**LISTED ENTRIES:**
_ _ _
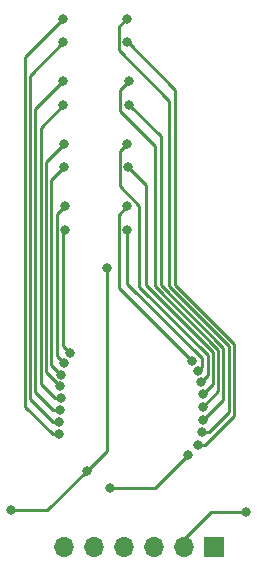
<source format=gbl>
%TF.GenerationSoftware,KiCad,Pcbnew,(5.1.12)-1*%
%TF.CreationDate,2021-12-20T11:42:42-08:00*%
%TF.ProjectId,HighPressureSensorArray,48696768-5072-4657-9373-75726553656e,rev?*%
%TF.SameCoordinates,Original*%
%TF.FileFunction,Copper,L2,Bot*%
%TF.FilePolarity,Positive*%
%FSLAX46Y46*%
G04 Gerber Fmt 4.6, Leading zero omitted, Abs format (unit mm)*
G04 Created by KiCad (PCBNEW (5.1.12)-1) date 2021-12-20 11:42:42*
%MOMM*%
%LPD*%
G01*
G04 APERTURE LIST*
%TA.AperFunction,ComponentPad*%
%ADD10R,1.700000X1.700000*%
%TD*%
%TA.AperFunction,ComponentPad*%
%ADD11O,1.700000X1.700000*%
%TD*%
%TA.AperFunction,ViaPad*%
%ADD12C,0.800000*%
%TD*%
%TA.AperFunction,Conductor*%
%ADD13C,0.250000*%
%TD*%
G04 APERTURE END LIST*
D10*
X137250000Y-91500000D03*
D11*
X134710000Y-91500000D03*
X132170000Y-91500000D03*
X129630000Y-91500000D03*
X127090000Y-91500000D03*
X124550000Y-91500000D03*
D12*
X135075014Y-83690823D03*
X128500000Y-86500000D03*
X128185000Y-67885000D03*
X140025000Y-88475000D03*
X126500000Y-84999992D03*
X120075000Y-88325000D03*
X129930400Y-64630400D03*
X135957465Y-76531326D03*
X129930400Y-62630400D03*
X135404961Y-75697802D03*
X130030400Y-59330400D03*
X136366985Y-78488605D03*
X129930400Y-57330400D03*
X136143606Y-77513861D03*
X130069600Y-54030400D03*
X136335351Y-80736365D03*
X130069600Y-52030400D03*
X136336190Y-79586190D03*
X129930400Y-48730400D03*
X135957015Y-82847552D03*
X129869600Y-46730400D03*
X136249994Y-81750000D03*
X124519600Y-48730400D03*
X124192304Y-80895655D03*
X124519600Y-46730400D03*
X124171929Y-81941350D03*
X124530400Y-54030400D03*
X124356250Y-78855314D03*
X124530400Y-52030400D03*
X124217049Y-79845590D03*
X124580400Y-59330400D03*
X124334858Y-76867717D03*
X124580400Y-57330400D03*
X124234774Y-77862708D03*
X124675076Y-64630400D03*
X125122606Y-75066477D03*
X124630400Y-62630400D03*
X124560360Y-75893462D03*
D13*
X135075014Y-83690823D02*
X132265837Y-86500000D01*
X132265837Y-86500000D02*
X128500000Y-86500000D01*
X123174992Y-88325000D02*
X126500000Y-84999992D01*
X120075000Y-88325000D02*
X123174992Y-88325000D01*
X128185000Y-83314992D02*
X126500000Y-84999992D01*
X128185000Y-67885000D02*
X128185000Y-83314992D01*
X134214998Y-91500000D02*
X133960000Y-91500000D01*
X134710000Y-90790000D02*
X134710000Y-91500000D01*
X137025000Y-88475000D02*
X134710000Y-90790000D01*
X140025000Y-88475000D02*
X137025000Y-88475000D01*
X136225001Y-76263790D02*
X135957465Y-76531326D01*
X136225001Y-75475001D02*
X136225001Y-76263790D01*
X129930400Y-69180400D02*
X136225001Y-75475001D01*
X129930400Y-64630400D02*
X129930400Y-69180400D01*
X129205399Y-69498240D02*
X135404961Y-75697802D01*
X129205399Y-63355401D02*
X129205399Y-69498240D01*
X129930400Y-62630400D02*
X129205399Y-63355401D01*
X130030400Y-59330400D02*
X131500000Y-60800000D01*
X137175007Y-77680583D02*
X136366985Y-78488605D01*
X137175007Y-74970651D02*
X137175007Y-77680583D01*
X131500000Y-60800000D02*
X131500000Y-69295644D01*
X131500000Y-69295644D02*
X137175007Y-74970651D01*
X136725001Y-76932466D02*
X136143606Y-77513861D01*
X136725001Y-75225001D02*
X136725001Y-76932466D01*
X130936501Y-69436501D02*
X136725001Y-75225001D01*
X130936501Y-62563499D02*
X130936501Y-69436501D01*
X129305399Y-60932397D02*
X130936501Y-62563499D01*
X129305399Y-57955401D02*
X129305399Y-60932397D01*
X129930400Y-57330400D02*
X129305399Y-57955401D01*
X132750000Y-56710800D02*
X132750000Y-69272821D01*
X132750000Y-69272821D02*
X138075029Y-74597850D01*
X138075029Y-74597850D02*
X138075029Y-78996687D01*
X138075029Y-78996687D02*
X136335351Y-80736365D01*
X130069600Y-54030400D02*
X132750000Y-56710800D01*
X132250000Y-57500000D02*
X132250000Y-69409233D01*
X132250000Y-69409233D02*
X137625018Y-74784251D01*
X130069600Y-52030400D02*
X129344599Y-52755401D01*
X129344599Y-52755401D02*
X129344599Y-54594599D01*
X137625018Y-74784251D02*
X137625018Y-78297362D01*
X137625018Y-78297362D02*
X136336190Y-79586190D01*
X129344599Y-54594599D02*
X132250000Y-57500000D01*
X129980400Y-48730400D02*
X129930400Y-48730400D01*
X134000000Y-52750000D02*
X129980400Y-48730400D01*
X134000000Y-69250000D02*
X134000000Y-52750000D01*
X139000000Y-74250000D02*
X134000000Y-69250000D01*
X136522700Y-82847552D02*
X139000000Y-80370252D01*
X135957015Y-82847552D02*
X136522700Y-82847552D01*
X139000000Y-80370252D02*
X139000000Y-74250000D01*
X136815679Y-81750000D02*
X136249994Y-81750000D01*
X133500000Y-69386410D02*
X138525040Y-74411450D01*
X138525040Y-80040639D02*
X136815679Y-81750000D01*
X138525040Y-74411450D02*
X138525040Y-80040639D01*
X133500000Y-53693899D02*
X133500000Y-69386410D01*
X129205399Y-47394601D02*
X129205399Y-49399298D01*
X129869600Y-46730400D02*
X129205399Y-47394601D01*
X129205399Y-49399298D02*
X133500000Y-53693899D01*
X121700011Y-51549989D02*
X121700011Y-78969047D01*
X124519600Y-48730400D02*
X121700011Y-51549989D01*
X121700011Y-78969047D02*
X123626619Y-80895655D01*
X123626619Y-80895655D02*
X124192304Y-80895655D01*
X121250000Y-79585106D02*
X123606244Y-81941350D01*
X124519600Y-46730400D02*
X121250000Y-50000000D01*
X121250000Y-50000000D02*
X121250000Y-79585106D01*
X123606244Y-81941350D02*
X124171929Y-81941350D01*
X123790565Y-78855314D02*
X124356250Y-78855314D01*
X124530400Y-54030400D02*
X122600033Y-55960767D01*
X122600033Y-55960767D02*
X122600033Y-77664782D01*
X122600033Y-77664782D02*
X123790565Y-78855314D01*
X123651364Y-79845590D02*
X124217049Y-79845590D01*
X122150022Y-78344248D02*
X123651364Y-79845590D01*
X124530400Y-52030400D02*
X122150022Y-54410778D01*
X122150022Y-54410778D02*
X122150022Y-78344248D01*
X124580400Y-59330400D02*
X123500055Y-60410745D01*
X123500055Y-60410745D02*
X123500055Y-76032914D01*
X123500055Y-76032914D02*
X124334858Y-76867717D01*
X123050044Y-76677978D02*
X124234774Y-77862708D01*
X124580400Y-57330400D02*
X123050044Y-58860756D01*
X123050044Y-58860756D02*
X123050044Y-76677978D01*
X125122606Y-75066477D02*
X124500000Y-74443871D01*
X124500000Y-64805476D02*
X124675076Y-64630400D01*
X124500000Y-74443871D02*
X124500000Y-64805476D01*
X123950066Y-63310734D02*
X123950066Y-75283168D01*
X124630400Y-62630400D02*
X123950066Y-63310734D01*
X123950066Y-75283168D02*
X124560360Y-75893462D01*
M02*

</source>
_ _ _
**WORK INSTRUCTION:** Copy out all the records exactly, excluding pictures.

**EXPECTED ANSWER:**
<source format=gbl>
%TF.GenerationSoftware,KiCad,Pcbnew,(5.1.12)-1*%
%TF.CreationDate,2021-12-20T11:42:42-08:00*%
%TF.ProjectId,HighPressureSensorArray,48696768-5072-4657-9373-75726553656e,rev?*%
%TF.SameCoordinates,Original*%
%TF.FileFunction,Copper,L2,Bot*%
%TF.FilePolarity,Positive*%
%FSLAX46Y46*%
G04 Gerber Fmt 4.6, Leading zero omitted, Abs format (unit mm)*
G04 Created by KiCad (PCBNEW (5.1.12)-1) date 2021-12-20 11:42:42*
%MOMM*%
%LPD*%
G01*
G04 APERTURE LIST*
%TA.AperFunction,ComponentPad*%
%ADD10R,1.700000X1.700000*%
%TD*%
%TA.AperFunction,ComponentPad*%
%ADD11O,1.700000X1.700000*%
%TD*%
%TA.AperFunction,ViaPad*%
%ADD12C,0.800000*%
%TD*%
%TA.AperFunction,Conductor*%
%ADD13C,0.250000*%
%TD*%
G04 APERTURE END LIST*
D10*
X137250000Y-91500000D03*
D11*
X134710000Y-91500000D03*
X132170000Y-91500000D03*
X129630000Y-91500000D03*
X127090000Y-91500000D03*
X124550000Y-91500000D03*
D12*
X135075014Y-83690823D03*
X128500000Y-86500000D03*
X128185000Y-67885000D03*
X140025000Y-88475000D03*
X126500000Y-84999992D03*
X120075000Y-88325000D03*
X129930400Y-64630400D03*
X135957465Y-76531326D03*
X129930400Y-62630400D03*
X135404961Y-75697802D03*
X130030400Y-59330400D03*
X136366985Y-78488605D03*
X129930400Y-57330400D03*
X136143606Y-77513861D03*
X130069600Y-54030400D03*
X136335351Y-80736365D03*
X130069600Y-52030400D03*
X136336190Y-79586190D03*
X129930400Y-48730400D03*
X135957015Y-82847552D03*
X129869600Y-46730400D03*
X136249994Y-81750000D03*
X124519600Y-48730400D03*
X124192304Y-80895655D03*
X124519600Y-46730400D03*
X124171929Y-81941350D03*
X124530400Y-54030400D03*
X124356250Y-78855314D03*
X124530400Y-52030400D03*
X124217049Y-79845590D03*
X124580400Y-59330400D03*
X124334858Y-76867717D03*
X124580400Y-57330400D03*
X124234774Y-77862708D03*
X124675076Y-64630400D03*
X125122606Y-75066477D03*
X124630400Y-62630400D03*
X124560360Y-75893462D03*
D13*
X135075014Y-83690823D02*
X132265837Y-86500000D01*
X132265837Y-86500000D02*
X128500000Y-86500000D01*
X123174992Y-88325000D02*
X126500000Y-84999992D01*
X120075000Y-88325000D02*
X123174992Y-88325000D01*
X128185000Y-83314992D02*
X126500000Y-84999992D01*
X128185000Y-67885000D02*
X128185000Y-83314992D01*
X134214998Y-91500000D02*
X133960000Y-91500000D01*
X134710000Y-90790000D02*
X134710000Y-91500000D01*
X137025000Y-88475000D02*
X134710000Y-90790000D01*
X140025000Y-88475000D02*
X137025000Y-88475000D01*
X136225001Y-76263790D02*
X135957465Y-76531326D01*
X136225001Y-75475001D02*
X136225001Y-76263790D01*
X129930400Y-69180400D02*
X136225001Y-75475001D01*
X129930400Y-64630400D02*
X129930400Y-69180400D01*
X129205399Y-69498240D02*
X135404961Y-75697802D01*
X129205399Y-63355401D02*
X129205399Y-69498240D01*
X129930400Y-62630400D02*
X129205399Y-63355401D01*
X130030400Y-59330400D02*
X131500000Y-60800000D01*
X137175007Y-77680583D02*
X136366985Y-78488605D01*
X137175007Y-74970651D02*
X137175007Y-77680583D01*
X131500000Y-60800000D02*
X131500000Y-69295644D01*
X131500000Y-69295644D02*
X137175007Y-74970651D01*
X136725001Y-76932466D02*
X136143606Y-77513861D01*
X136725001Y-75225001D02*
X136725001Y-76932466D01*
X130936501Y-69436501D02*
X136725001Y-75225001D01*
X130936501Y-62563499D02*
X130936501Y-69436501D01*
X129305399Y-60932397D02*
X130936501Y-62563499D01*
X129305399Y-57955401D02*
X129305399Y-60932397D01*
X129930400Y-57330400D02*
X129305399Y-57955401D01*
X132750000Y-56710800D02*
X132750000Y-69272821D01*
X132750000Y-69272821D02*
X138075029Y-74597850D01*
X138075029Y-74597850D02*
X138075029Y-78996687D01*
X138075029Y-78996687D02*
X136335351Y-80736365D01*
X130069600Y-54030400D02*
X132750000Y-56710800D01*
X132250000Y-57500000D02*
X132250000Y-69409233D01*
X132250000Y-69409233D02*
X137625018Y-74784251D01*
X130069600Y-52030400D02*
X129344599Y-52755401D01*
X129344599Y-52755401D02*
X129344599Y-54594599D01*
X137625018Y-74784251D02*
X137625018Y-78297362D01*
X137625018Y-78297362D02*
X136336190Y-79586190D01*
X129344599Y-54594599D02*
X132250000Y-57500000D01*
X129980400Y-48730400D02*
X129930400Y-48730400D01*
X134000000Y-52750000D02*
X129980400Y-48730400D01*
X134000000Y-69250000D02*
X134000000Y-52750000D01*
X139000000Y-74250000D02*
X134000000Y-69250000D01*
X136522700Y-82847552D02*
X139000000Y-80370252D01*
X135957015Y-82847552D02*
X136522700Y-82847552D01*
X139000000Y-80370252D02*
X139000000Y-74250000D01*
X136815679Y-81750000D02*
X136249994Y-81750000D01*
X133500000Y-69386410D02*
X138525040Y-74411450D01*
X138525040Y-80040639D02*
X136815679Y-81750000D01*
X138525040Y-74411450D02*
X138525040Y-80040639D01*
X133500000Y-53693899D02*
X133500000Y-69386410D01*
X129205399Y-47394601D02*
X129205399Y-49399298D01*
X129869600Y-46730400D02*
X129205399Y-47394601D01*
X129205399Y-49399298D02*
X133500000Y-53693899D01*
X121700011Y-51549989D02*
X121700011Y-78969047D01*
X124519600Y-48730400D02*
X121700011Y-51549989D01*
X121700011Y-78969047D02*
X123626619Y-80895655D01*
X123626619Y-80895655D02*
X124192304Y-80895655D01*
X121250000Y-79585106D02*
X123606244Y-81941350D01*
X124519600Y-46730400D02*
X121250000Y-50000000D01*
X121250000Y-50000000D02*
X121250000Y-79585106D01*
X123606244Y-81941350D02*
X124171929Y-81941350D01*
X123790565Y-78855314D02*
X124356250Y-78855314D01*
X124530400Y-54030400D02*
X122600033Y-55960767D01*
X122600033Y-55960767D02*
X122600033Y-77664782D01*
X122600033Y-77664782D02*
X123790565Y-78855314D01*
X123651364Y-79845590D02*
X124217049Y-79845590D01*
X122150022Y-78344248D02*
X123651364Y-79845590D01*
X124530400Y-52030400D02*
X122150022Y-54410778D01*
X122150022Y-54410778D02*
X122150022Y-78344248D01*
X124580400Y-59330400D02*
X123500055Y-60410745D01*
X123500055Y-60410745D02*
X123500055Y-76032914D01*
X123500055Y-76032914D02*
X124334858Y-76867717D01*
X123050044Y-76677978D02*
X124234774Y-77862708D01*
X124580400Y-57330400D02*
X123050044Y-58860756D01*
X123050044Y-58860756D02*
X123050044Y-76677978D01*
X125122606Y-75066477D02*
X124500000Y-74443871D01*
X124500000Y-64805476D02*
X124675076Y-64630400D01*
X124500000Y-74443871D02*
X124500000Y-64805476D01*
X123950066Y-63310734D02*
X123950066Y-75283168D01*
X124630400Y-62630400D02*
X123950066Y-63310734D01*
X123950066Y-75283168D02*
X124560360Y-75893462D01*
M02*

</source>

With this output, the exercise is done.